Working with your audio agency

Create a thorough, annotated list of messages
Part of the preparation for a recording session is to compile a recording list (aka script or recording manifest) that lists all of the audio segments that the voice talent will record. It should include:
  • The file name for each segment
  • Notes to the voice talent and coach about how to speak the segment (see Coaching, inflection)
  • Post-processing notes for the engineer

Agencies can work with different formats for the manifest, but typically have a preferred format. To minimize your effort in developing your format, ask the agency to send you a few samples.

Make sure the agency maintains a high degree of consistency across recording sessions
Some of the tips for ensuring this are:
  • Have a high degree of consistency in the recording area and especially microphone placement
  • Identify a few key phrases (e.g., the introduction) to use for future sessions to help the voice talent recapture the desired style and tone


Generally plan to use .wav recordings that are 8 kHz, 8-bit, CCITT u-law compressed
Note that this is a post-processing recommendation. Always record messages at higher fidelity, generally full CD quality.

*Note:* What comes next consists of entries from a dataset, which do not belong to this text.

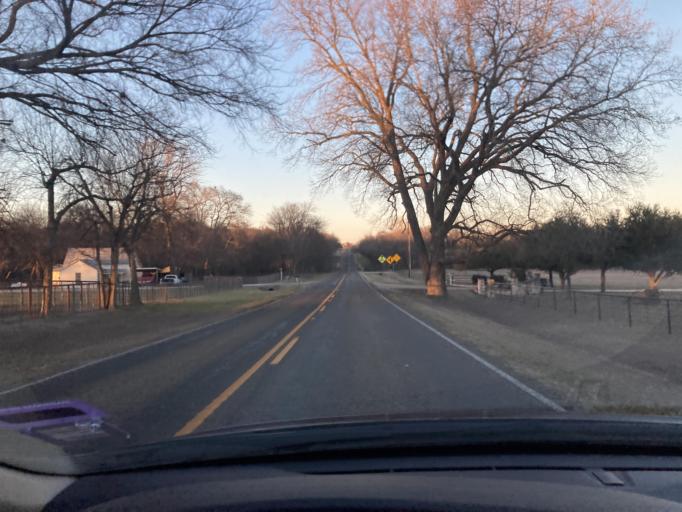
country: US
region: Texas
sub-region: Ellis County
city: Waxahachie
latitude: 32.3479
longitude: -96.8716
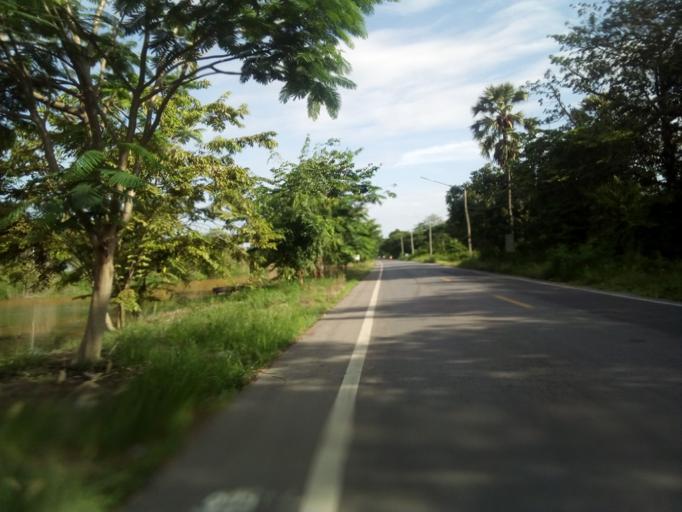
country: TH
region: Pathum Thani
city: Nong Suea
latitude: 14.1284
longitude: 100.8460
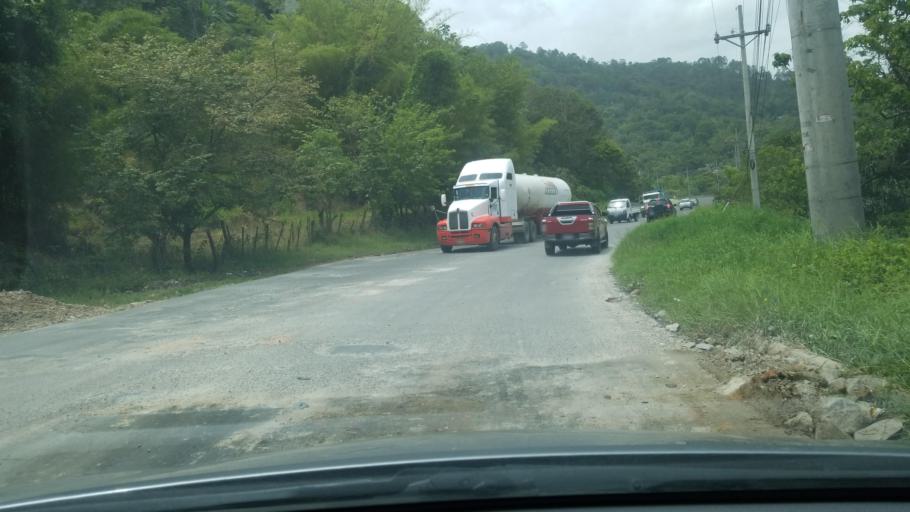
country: HN
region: Copan
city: Santa Rosa de Copan
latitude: 14.7535
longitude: -88.7767
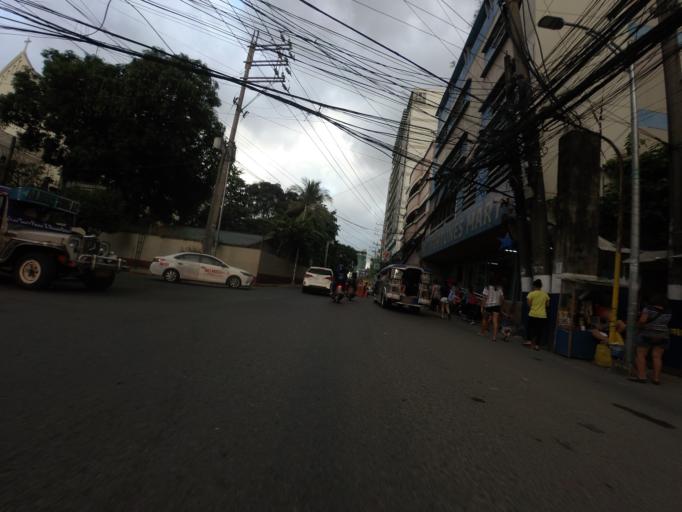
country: PH
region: Metro Manila
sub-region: City of Manila
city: Port Area
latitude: 14.5630
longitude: 120.9960
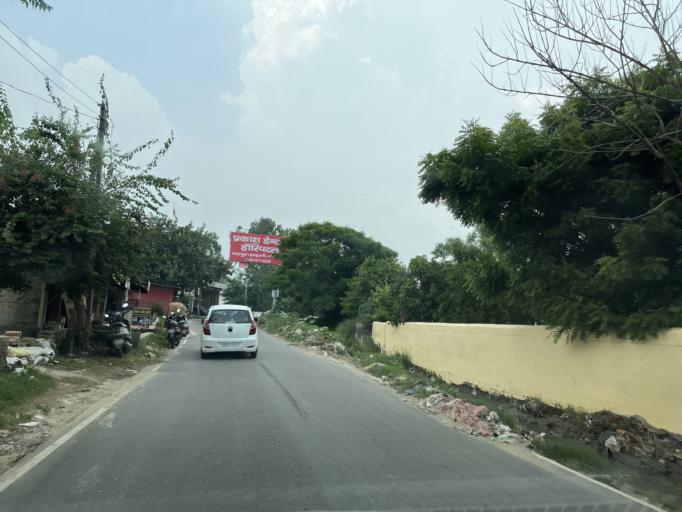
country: IN
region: Uttarakhand
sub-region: Naini Tal
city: Haldwani
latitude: 29.1893
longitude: 79.4790
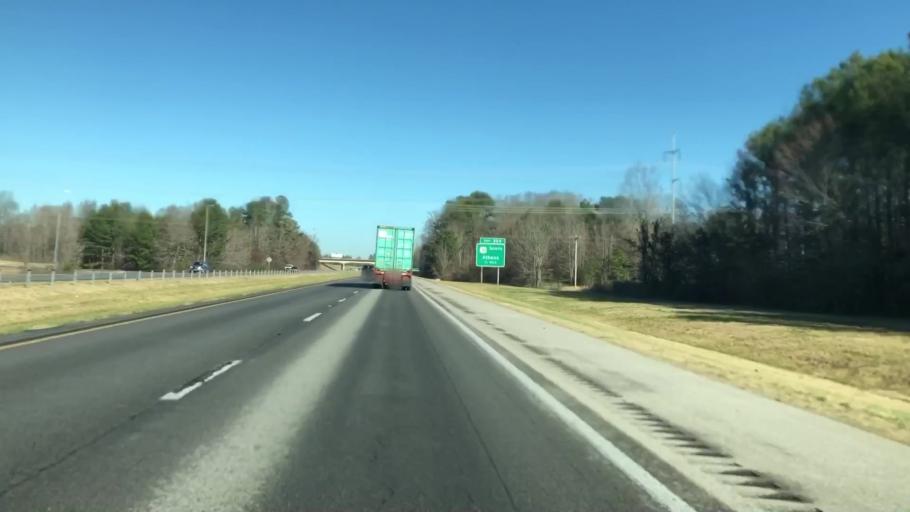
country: US
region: Alabama
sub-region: Limestone County
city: Athens
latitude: 34.8228
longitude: -86.9387
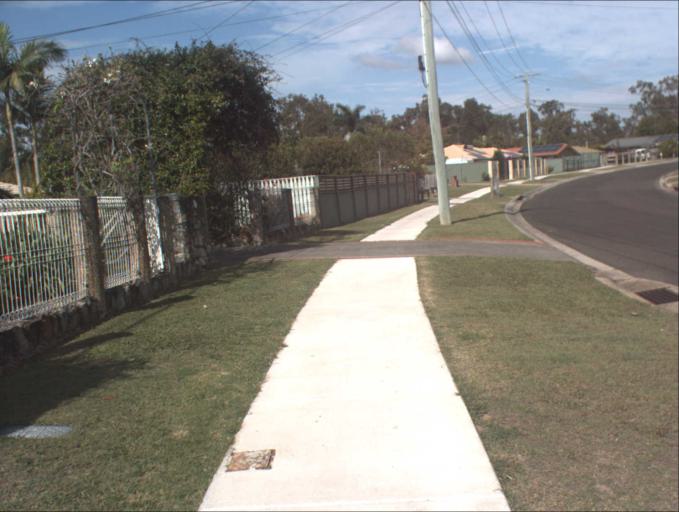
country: AU
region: Queensland
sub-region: Logan
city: Park Ridge South
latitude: -27.6735
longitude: 153.0417
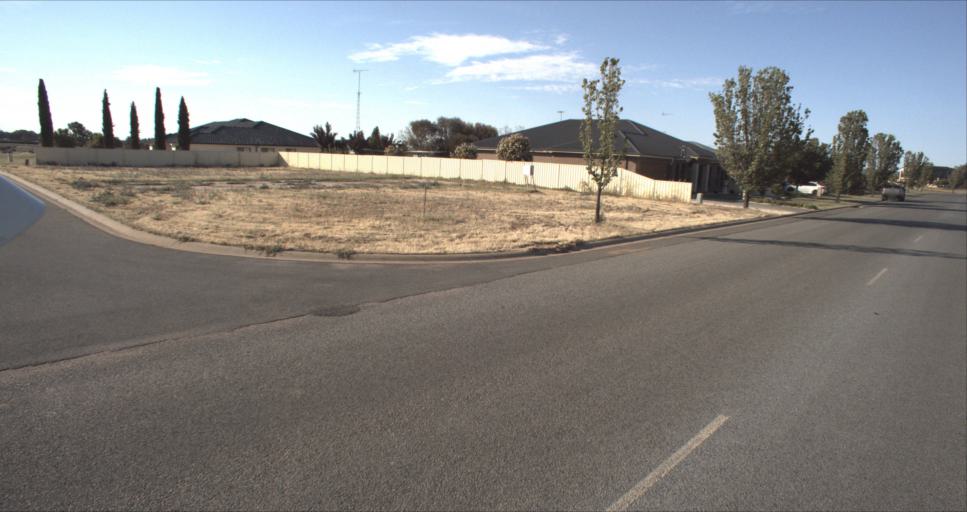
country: AU
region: New South Wales
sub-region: Leeton
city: Leeton
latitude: -34.5401
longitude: 146.4018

Although there are exceptions, the typical sampling rate for audio segments to store and play over the phone is 8 kHz.

The typical bit rate is 8 bits, although 16 bits is also common.

The most common file formats for VoiceXML-compliant IVRs are .wav and .au.

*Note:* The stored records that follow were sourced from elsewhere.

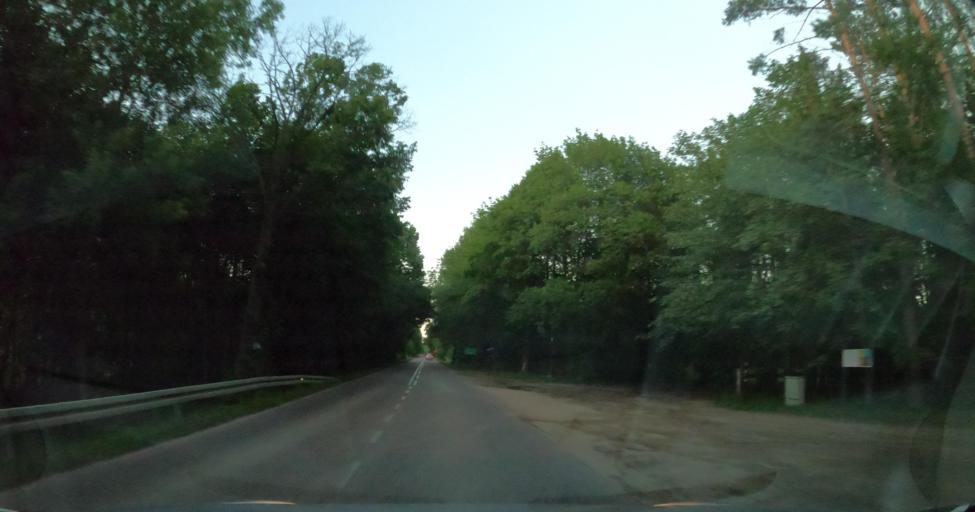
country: PL
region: Pomeranian Voivodeship
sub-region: Powiat wejherowski
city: Linia
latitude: 54.4605
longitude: 18.0528
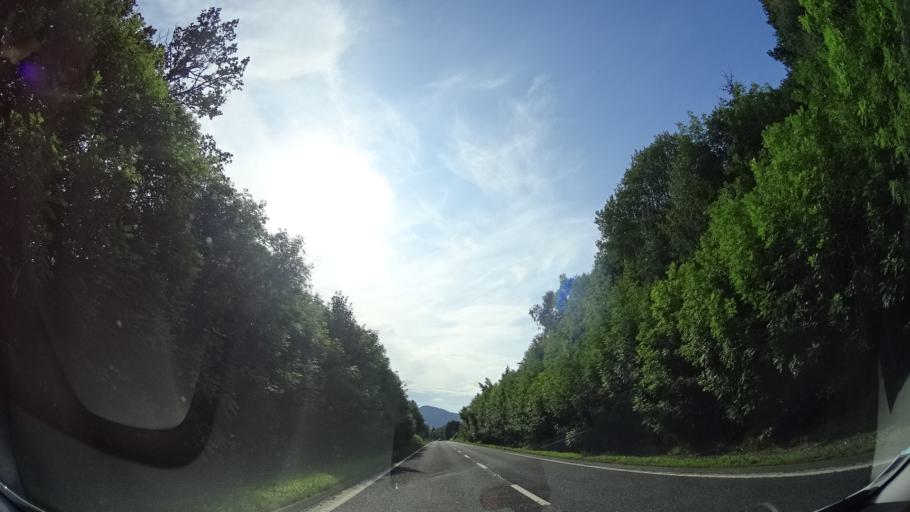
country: GB
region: Scotland
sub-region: Highland
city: Muir of Ord
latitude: 57.5585
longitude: -4.5230
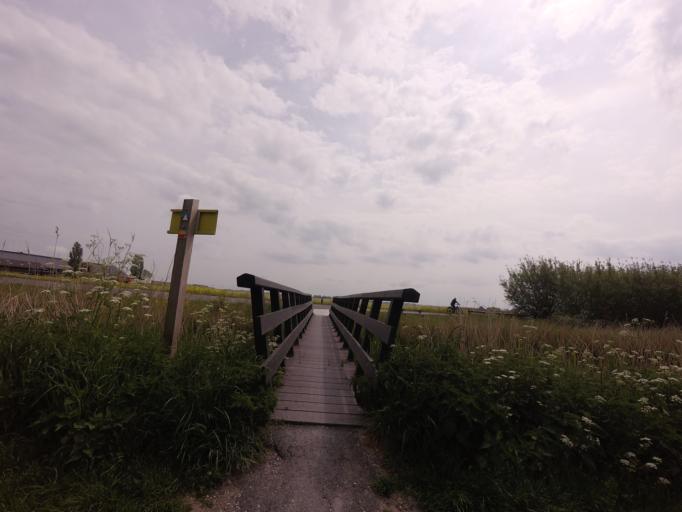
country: NL
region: Friesland
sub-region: Sudwest Fryslan
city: Bolsward
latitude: 53.0953
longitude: 5.4772
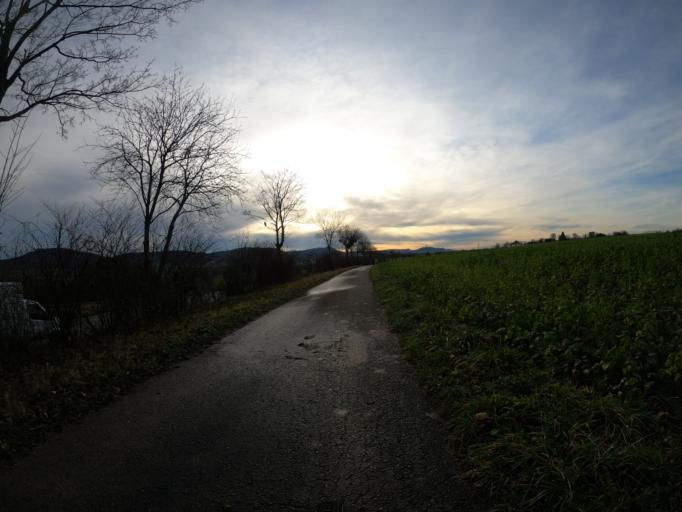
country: DE
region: Baden-Wuerttemberg
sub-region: Regierungsbezirk Stuttgart
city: Heiningen
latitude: 48.6792
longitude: 9.6628
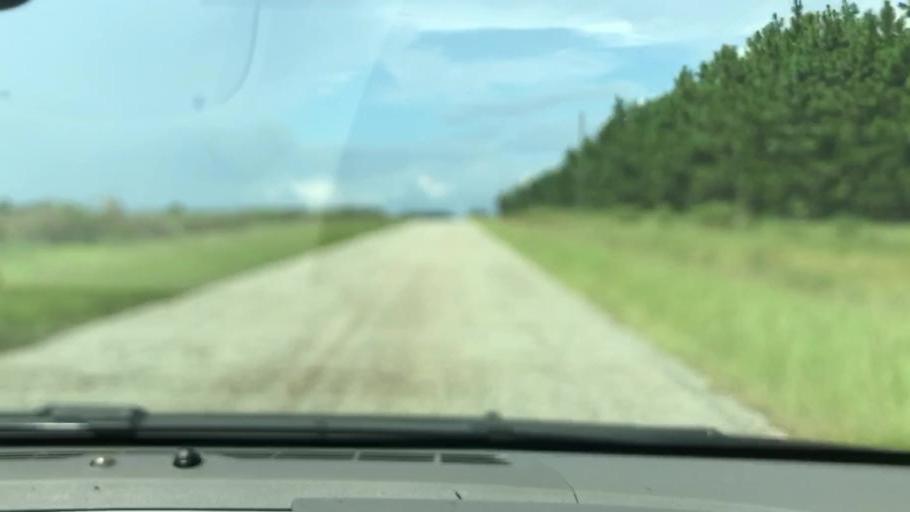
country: US
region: Georgia
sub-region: Seminole County
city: Donalsonville
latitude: 31.1770
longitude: -85.0045
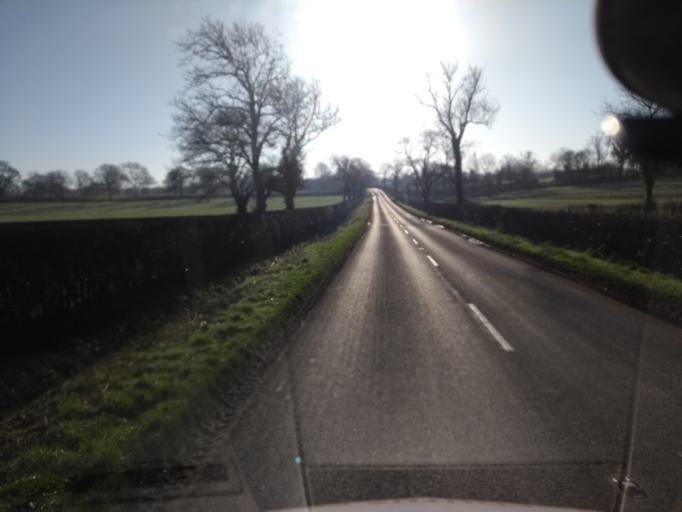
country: GB
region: England
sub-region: Somerset
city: Wincanton
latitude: 51.0728
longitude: -2.3769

For .wav files, it is common to use CCITT u-law compression, although any other compression supported by the system should be fine.

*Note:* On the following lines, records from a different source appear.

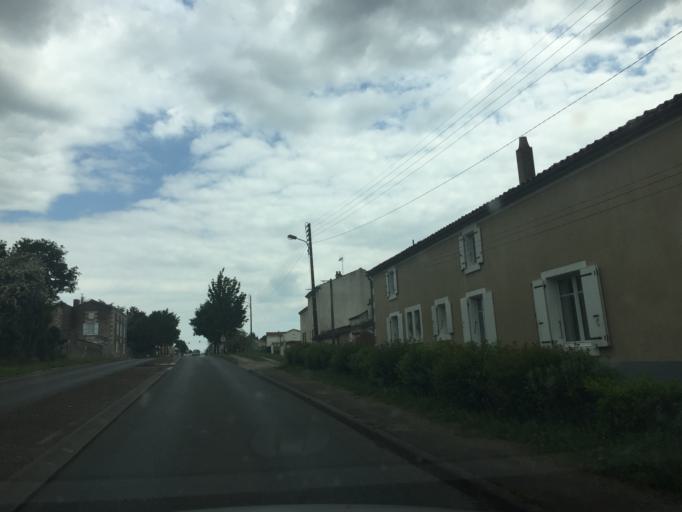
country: FR
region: Pays de la Loire
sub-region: Departement de la Vendee
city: Benet
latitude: 46.3745
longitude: -0.5881
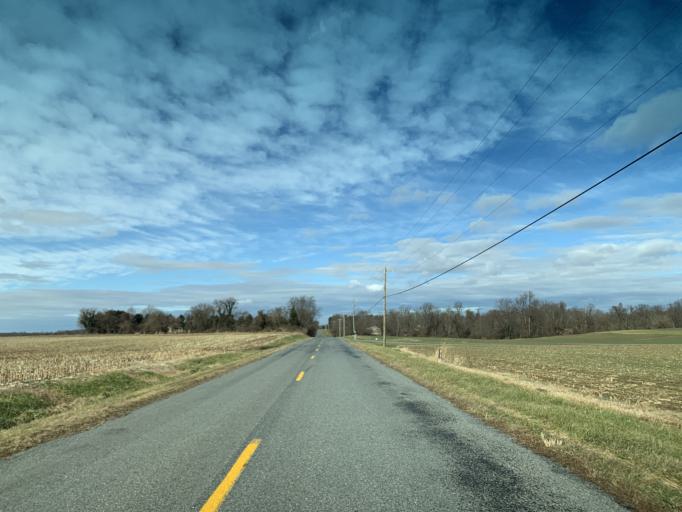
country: US
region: Maryland
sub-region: Kent County
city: Chestertown
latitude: 39.3342
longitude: -76.0458
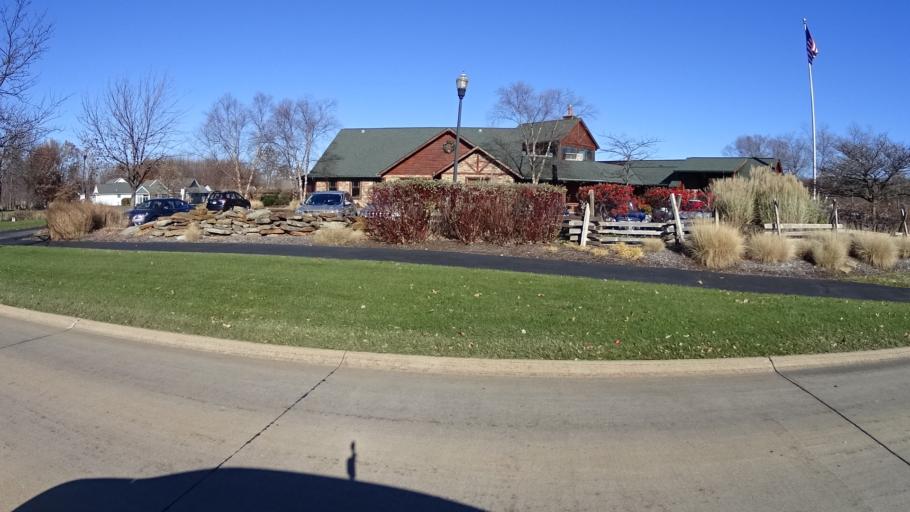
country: US
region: Ohio
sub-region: Lorain County
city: Avon Center
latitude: 41.4605
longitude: -82.0057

Make sure audio segments have proper trimming
The recording manifest should specify how, during post-production, the agency should trim (remove silence from) the beginnings and ends of the audio segments -- e.g., it is common to have trimming rules based on the types of ending punctuation in the written script (for example, 500 ms for sentence-final punctuation, 250 ms for commas, 100 ms for colons, 0 ms for all others -- except when otherwise specified, 0 ms for initial trimming).

Maintain copies of all recorded audio in its originally recorded format
If you have copies of all recorded audio, then with a little practice you can do some of your own post-production, including using an audio editor to create new segments from existing ones (keeping in mind coarticulation effects and inflection when doing this editing). This can be helpful when you need a slight variation on an existing prompt and you need it fast. Your odds of being able to do this successfully rise as the size of your recording library does. It's not always possible.

Here's a basic example. Let's say you have a message that says a particular specialist is available 9AM-5PM. The business comes to you and says guess what, we extended hours until 7PM, and it happened yesterday, can you change the IVR? Chances are you have any number of recordings with "seven" in them from that system's messages. Chances also are that because they were recorded to be used in strings, they won't sound right here. But let's say you have another department whose hours are 8AM-7PM. Now you're talking. You have a much better chance of being able to extract the entire "7PM" or even "to 7PM" section out of that one for your new message. What if your only 7:00 is a message that says you'll reopen at "7AM tomorrow" where it has AM instead of PM? In this case, coarticulation is not your friend. The "n" at the end of "seven" sounds completely different going into "AM" than it does going into "PM."

This is a skill that takes some practice and some linguistic background. Don't assume it's always doable.